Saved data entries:
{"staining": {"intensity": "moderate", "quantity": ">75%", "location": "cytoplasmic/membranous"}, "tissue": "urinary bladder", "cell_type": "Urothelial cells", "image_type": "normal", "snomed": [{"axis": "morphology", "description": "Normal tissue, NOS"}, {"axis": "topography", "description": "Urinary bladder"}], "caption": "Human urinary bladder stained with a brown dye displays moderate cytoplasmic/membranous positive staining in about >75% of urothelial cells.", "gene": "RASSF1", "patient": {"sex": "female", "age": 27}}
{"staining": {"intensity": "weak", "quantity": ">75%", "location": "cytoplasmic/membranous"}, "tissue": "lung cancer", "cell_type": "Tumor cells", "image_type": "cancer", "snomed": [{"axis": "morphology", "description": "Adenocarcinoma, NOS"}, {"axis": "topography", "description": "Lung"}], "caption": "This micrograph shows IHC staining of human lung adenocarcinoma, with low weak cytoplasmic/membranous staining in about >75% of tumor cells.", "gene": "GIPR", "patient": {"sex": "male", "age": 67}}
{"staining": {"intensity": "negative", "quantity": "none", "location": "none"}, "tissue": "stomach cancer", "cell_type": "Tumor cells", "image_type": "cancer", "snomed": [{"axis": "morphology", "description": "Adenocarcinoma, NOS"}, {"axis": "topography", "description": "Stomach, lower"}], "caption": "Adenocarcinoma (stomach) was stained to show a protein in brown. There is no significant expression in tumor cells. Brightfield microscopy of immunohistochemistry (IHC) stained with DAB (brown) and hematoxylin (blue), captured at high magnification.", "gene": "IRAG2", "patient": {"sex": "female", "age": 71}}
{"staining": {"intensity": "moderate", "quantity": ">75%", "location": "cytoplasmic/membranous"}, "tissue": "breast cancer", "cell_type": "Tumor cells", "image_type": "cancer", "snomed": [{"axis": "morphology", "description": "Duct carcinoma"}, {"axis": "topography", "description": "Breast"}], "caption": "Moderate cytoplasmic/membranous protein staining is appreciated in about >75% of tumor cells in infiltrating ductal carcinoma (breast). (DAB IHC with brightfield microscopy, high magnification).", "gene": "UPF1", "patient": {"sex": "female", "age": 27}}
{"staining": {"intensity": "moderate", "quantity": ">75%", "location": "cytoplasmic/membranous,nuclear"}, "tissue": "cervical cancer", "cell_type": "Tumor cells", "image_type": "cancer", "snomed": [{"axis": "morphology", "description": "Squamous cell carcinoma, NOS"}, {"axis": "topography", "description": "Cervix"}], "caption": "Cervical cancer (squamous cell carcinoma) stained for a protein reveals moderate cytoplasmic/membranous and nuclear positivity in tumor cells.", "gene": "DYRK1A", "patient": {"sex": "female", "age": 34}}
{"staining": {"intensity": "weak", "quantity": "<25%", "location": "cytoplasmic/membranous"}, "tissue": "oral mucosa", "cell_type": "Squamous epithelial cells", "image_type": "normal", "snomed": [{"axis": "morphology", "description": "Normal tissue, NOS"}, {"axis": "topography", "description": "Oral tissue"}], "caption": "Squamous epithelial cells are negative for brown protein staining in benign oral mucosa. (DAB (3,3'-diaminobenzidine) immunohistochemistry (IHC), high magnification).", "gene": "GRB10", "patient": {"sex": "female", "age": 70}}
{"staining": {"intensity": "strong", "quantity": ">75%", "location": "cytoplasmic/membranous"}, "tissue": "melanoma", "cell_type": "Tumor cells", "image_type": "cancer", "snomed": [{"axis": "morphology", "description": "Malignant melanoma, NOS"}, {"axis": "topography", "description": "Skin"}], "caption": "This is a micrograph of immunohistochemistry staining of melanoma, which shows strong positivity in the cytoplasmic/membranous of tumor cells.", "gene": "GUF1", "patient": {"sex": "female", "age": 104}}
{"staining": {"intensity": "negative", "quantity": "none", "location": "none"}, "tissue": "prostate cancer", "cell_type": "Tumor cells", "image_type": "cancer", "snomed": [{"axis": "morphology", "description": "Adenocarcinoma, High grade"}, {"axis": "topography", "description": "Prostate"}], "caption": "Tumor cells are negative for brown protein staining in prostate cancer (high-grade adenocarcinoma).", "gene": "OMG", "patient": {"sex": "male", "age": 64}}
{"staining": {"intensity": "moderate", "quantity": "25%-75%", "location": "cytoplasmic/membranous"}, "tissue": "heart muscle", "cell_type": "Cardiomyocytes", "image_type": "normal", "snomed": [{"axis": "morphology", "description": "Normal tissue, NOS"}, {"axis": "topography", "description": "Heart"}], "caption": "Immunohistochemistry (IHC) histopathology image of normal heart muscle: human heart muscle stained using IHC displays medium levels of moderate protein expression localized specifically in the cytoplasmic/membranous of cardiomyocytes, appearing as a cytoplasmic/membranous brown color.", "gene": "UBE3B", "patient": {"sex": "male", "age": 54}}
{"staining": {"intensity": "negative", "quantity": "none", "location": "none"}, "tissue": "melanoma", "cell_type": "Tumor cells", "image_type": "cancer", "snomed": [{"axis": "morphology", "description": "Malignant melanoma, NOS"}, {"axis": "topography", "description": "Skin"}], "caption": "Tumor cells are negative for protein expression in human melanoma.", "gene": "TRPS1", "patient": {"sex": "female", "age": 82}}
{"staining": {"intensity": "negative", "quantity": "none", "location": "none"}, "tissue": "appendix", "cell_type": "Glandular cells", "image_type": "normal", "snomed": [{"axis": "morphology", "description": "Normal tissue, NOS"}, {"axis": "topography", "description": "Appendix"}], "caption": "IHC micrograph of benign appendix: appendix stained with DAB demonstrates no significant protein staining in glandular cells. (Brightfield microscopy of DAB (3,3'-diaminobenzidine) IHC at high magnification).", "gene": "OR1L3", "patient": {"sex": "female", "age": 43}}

> Exercise instructions
Repeat only what runs from the line holding "negative for protein" to the end of the data, keeping every line exactly as written, first and last included.

> Answer box
{"staining": {"intensity": "negative", "quantity": "none", "location": "none"}, "tissue": "melanoma", "cell_type": "Tumor cells", "image_type": "cancer", "snomed": [{"axis": "morphology", "description": "Malignant melanoma, NOS"}, {"axis": "topography", "description": "Skin"}], "caption": "Tumor cells are negative for protein expression in human melanoma.", "gene": "TRPS1", "patient": {"sex": "female", "age": 82}}
{"staining": {"intensity": "negative", "quantity": "none", "location": "none"}, "tissue": "appendix", "cell_type": "Glandular cells", "image_type": "normal", "snomed": [{"axis": "morphology", "description": "Normal tissue, NOS"}, {"axis": "topography", "description": "Appendix"}], "caption": "IHC micrograph of benign appendix: appendix stained with DAB demonstrates no significant protein staining in glandular cells. (Brightfield microscopy of DAB (3,3'-diaminobenzidine) IHC at high magnification).", "gene": "OR1L3", "patient": {"sex": "female", "age": 43}}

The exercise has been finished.